Professional athletes are encouraged to take care of their bodies and minds as they recover from vigorous training and competitions. The result: They are razor-sharp and effective each time they compete. This is the approach needed for today’s corporate professionals as they are expected to always be on top of their game 24/7. Organizations who want more out of their employees need to focus on investing more in employees so they can bring more of themselves to work everyday.
Establishing simple rituals can have a dramatic effect on work performance.
Increase the Energy
At DRIVEN, our mission is to motivate individuals to recognize the cost of energy-depleting behaviors and to take responsibility for changing those behaviors. We provide practical, research-based solutions for effective energy management, which we call Intentional Productivity.
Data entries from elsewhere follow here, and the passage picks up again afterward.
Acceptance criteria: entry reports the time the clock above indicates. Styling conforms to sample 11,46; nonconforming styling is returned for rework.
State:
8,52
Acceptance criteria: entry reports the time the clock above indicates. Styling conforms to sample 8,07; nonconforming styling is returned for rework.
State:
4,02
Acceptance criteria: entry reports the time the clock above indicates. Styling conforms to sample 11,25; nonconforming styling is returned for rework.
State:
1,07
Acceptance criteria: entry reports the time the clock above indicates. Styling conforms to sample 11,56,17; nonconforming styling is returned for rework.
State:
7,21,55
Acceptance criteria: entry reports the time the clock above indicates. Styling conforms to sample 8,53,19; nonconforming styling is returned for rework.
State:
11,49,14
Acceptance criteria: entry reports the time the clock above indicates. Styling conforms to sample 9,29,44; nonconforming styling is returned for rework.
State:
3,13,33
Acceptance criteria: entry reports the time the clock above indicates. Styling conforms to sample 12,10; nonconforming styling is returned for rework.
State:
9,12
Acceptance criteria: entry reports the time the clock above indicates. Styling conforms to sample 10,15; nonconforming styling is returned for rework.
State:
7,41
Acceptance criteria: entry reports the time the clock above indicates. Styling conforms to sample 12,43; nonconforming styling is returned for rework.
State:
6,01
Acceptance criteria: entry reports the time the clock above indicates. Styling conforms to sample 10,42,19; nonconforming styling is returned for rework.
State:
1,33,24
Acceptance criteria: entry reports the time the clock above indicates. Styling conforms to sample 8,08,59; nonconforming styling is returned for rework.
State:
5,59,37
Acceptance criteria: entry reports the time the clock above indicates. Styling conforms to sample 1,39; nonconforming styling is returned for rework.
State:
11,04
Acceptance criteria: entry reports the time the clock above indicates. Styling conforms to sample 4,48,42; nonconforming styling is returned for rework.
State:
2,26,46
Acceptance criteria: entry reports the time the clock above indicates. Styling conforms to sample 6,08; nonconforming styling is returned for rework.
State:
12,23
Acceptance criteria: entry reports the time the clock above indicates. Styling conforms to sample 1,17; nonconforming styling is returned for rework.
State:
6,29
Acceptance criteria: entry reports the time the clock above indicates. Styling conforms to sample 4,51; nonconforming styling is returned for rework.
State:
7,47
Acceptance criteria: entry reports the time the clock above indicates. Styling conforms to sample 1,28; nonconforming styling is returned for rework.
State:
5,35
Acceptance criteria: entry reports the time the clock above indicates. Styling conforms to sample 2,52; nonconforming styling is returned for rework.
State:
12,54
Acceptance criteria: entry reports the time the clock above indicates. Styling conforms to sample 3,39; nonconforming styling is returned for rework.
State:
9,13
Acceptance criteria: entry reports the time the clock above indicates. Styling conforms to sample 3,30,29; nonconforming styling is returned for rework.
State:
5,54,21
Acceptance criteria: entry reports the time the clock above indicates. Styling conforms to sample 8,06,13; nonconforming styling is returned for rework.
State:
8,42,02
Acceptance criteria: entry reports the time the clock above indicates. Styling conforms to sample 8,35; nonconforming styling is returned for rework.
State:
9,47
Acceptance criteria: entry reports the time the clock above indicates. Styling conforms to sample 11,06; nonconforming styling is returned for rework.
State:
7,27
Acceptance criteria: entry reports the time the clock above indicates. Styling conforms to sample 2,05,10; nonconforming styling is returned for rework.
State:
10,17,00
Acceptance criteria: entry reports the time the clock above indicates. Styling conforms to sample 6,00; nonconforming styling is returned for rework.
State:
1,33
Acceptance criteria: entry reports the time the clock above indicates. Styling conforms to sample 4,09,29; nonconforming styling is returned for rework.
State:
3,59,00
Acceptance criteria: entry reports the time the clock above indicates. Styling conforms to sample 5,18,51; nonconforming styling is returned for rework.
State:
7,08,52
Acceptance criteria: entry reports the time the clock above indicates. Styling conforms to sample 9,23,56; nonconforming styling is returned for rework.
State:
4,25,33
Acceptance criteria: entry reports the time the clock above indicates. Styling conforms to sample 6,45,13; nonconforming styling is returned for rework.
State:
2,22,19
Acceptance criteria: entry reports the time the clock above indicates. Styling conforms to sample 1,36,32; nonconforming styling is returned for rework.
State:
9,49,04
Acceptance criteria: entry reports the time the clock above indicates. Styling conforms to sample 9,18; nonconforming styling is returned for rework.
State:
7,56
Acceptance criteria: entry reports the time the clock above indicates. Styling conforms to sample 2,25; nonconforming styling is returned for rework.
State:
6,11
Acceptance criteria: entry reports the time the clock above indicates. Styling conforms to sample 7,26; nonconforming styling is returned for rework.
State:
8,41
Intentional Productivity is about understanding one’s own energy, what fuels that energy, and what behaviors and habits are needed to maintain high energy levels in order to be the most productive at work.
Time is finite, but energy is abundant.
During our interactive workshop, participants will:
- Realize the four types of energy.
- Understand the effect of emotion on personal energy and productivity.
- Discover the types of tasks that are energy drains.
- Gain tools to mitigate distractions and increase productivity.
- Learn the power of celebrating their daily successes.
By incorporating small but powerful habits into their lives, individuals can see dramatic changes in their overall levels of productivity.